A persona document typically contains:

 A day in the life  Following the user throughout a typical day
Work activities  A look at the users job description and their role at work
 Home and leisure activities  Information about what the user does outside of work
 Goals, fears and aspiration  Using the above information to understand the concerns about the user in his/her life, career and business.
 Computer skills, knowledge and abilities Learning about the users’s computer experience
 Market size and influence Understanding the impact that users similar to this user have on the business
Demographic attributes  Key demographic information about the user, family and friends
 Technology attributes Reviewing the user’s past, present and future perspectives on technology
 Quotes Hear what the user has to say
References Documentation to support this persona
  • Once a basic persona is written, Microsoft add photos of models in some of the described situations to the personas to illustrate and communicate the persona. Stock photos are not used as these typically only contain one or two photos typically in a context which is not described in the persona.
  • Cooper describes personas as a discussion tool “would Dave use this feature?”. This is a valuable tool however does not really provide a quantitative description on how valuable a feature is. Microsoft use a spreadsheet that documents how the subjective importance of  features/requirements on personas are mapped into the requirements document.
  • Once personas are generated, their use is not only limited to the generation of feature/requirements. The product and feature specifications utilize the personas, along with vision documents, story boards, demos, test cases, QA testing and documentation writing.
  • The usage and importance/relevance of personas is monitored in the product lifecycle too. To prevent a persona which reflects an insignificant/irrelevant segment of the target market from being overused, their use is typically tracked within a spreadsheet.
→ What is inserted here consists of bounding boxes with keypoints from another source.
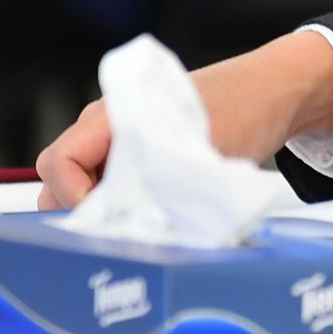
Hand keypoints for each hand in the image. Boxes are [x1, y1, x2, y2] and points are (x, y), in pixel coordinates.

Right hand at [33, 30, 332, 208]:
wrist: (273, 92)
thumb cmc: (243, 114)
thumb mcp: (203, 158)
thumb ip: (163, 196)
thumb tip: (138, 241)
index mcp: (112, 115)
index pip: (58, 162)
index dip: (73, 199)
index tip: (109, 221)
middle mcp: (105, 123)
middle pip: (58, 176)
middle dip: (79, 212)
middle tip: (120, 236)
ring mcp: (117, 136)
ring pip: (81, 183)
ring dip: (101, 210)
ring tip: (138, 228)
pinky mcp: (136, 150)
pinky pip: (107, 182)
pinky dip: (119, 204)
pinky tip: (150, 218)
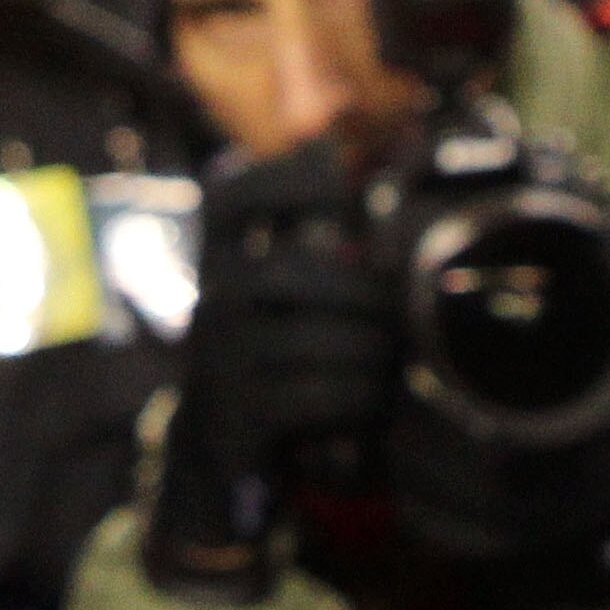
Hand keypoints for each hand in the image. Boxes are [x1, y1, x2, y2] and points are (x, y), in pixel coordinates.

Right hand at [146, 139, 400, 593]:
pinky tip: (371, 408)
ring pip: (318, 339)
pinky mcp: (240, 421)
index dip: (281, 179)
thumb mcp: (277, 296)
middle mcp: (211, 306)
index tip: (337, 183)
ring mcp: (220, 365)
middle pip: (296, 273)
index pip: (228, 199)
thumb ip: (308, 238)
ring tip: (391, 370)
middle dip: (366, 296)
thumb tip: (330, 149)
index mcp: (220, 265)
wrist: (217, 461)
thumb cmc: (271, 361)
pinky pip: (320, 398)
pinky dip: (360, 403)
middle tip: (397, 324)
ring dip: (374, 357)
This approach from Microsoft appears thorough in both recording the information about the user and how the captured information is being used throughout the application lifecycle to support design decisions for the product.
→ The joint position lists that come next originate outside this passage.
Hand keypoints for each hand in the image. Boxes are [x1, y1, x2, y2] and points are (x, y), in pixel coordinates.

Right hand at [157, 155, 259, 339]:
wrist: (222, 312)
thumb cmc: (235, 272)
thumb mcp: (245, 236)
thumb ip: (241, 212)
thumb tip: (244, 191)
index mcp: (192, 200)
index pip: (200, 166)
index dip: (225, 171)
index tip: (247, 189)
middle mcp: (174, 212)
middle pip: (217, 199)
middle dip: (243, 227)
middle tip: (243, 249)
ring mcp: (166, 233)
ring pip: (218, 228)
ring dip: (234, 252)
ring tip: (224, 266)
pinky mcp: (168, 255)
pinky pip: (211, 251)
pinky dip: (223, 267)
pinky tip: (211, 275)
Roman Pilcher discusses a slimmed-down persona template that is used in his requirements elicitation process. Typically he captures:

  • Name
  • Looks
  • Characteristics and behaviours that are relevant to the product
  • Demographics, job, lifestyle, spare time activities, common tasks
  • Why the persona would by or use the product
  • What problems should the product solve for the user
  • What benefits the persona wants to achieve

I believe that these attributes about the users’s goals could be used to augment personas generated by Microsoft’s method. Once these personas have been generated, the goals can used to support a “big picture” of the product which can the be used to create scenarios, storyboards, workflows, epics, and high level design mock-ups.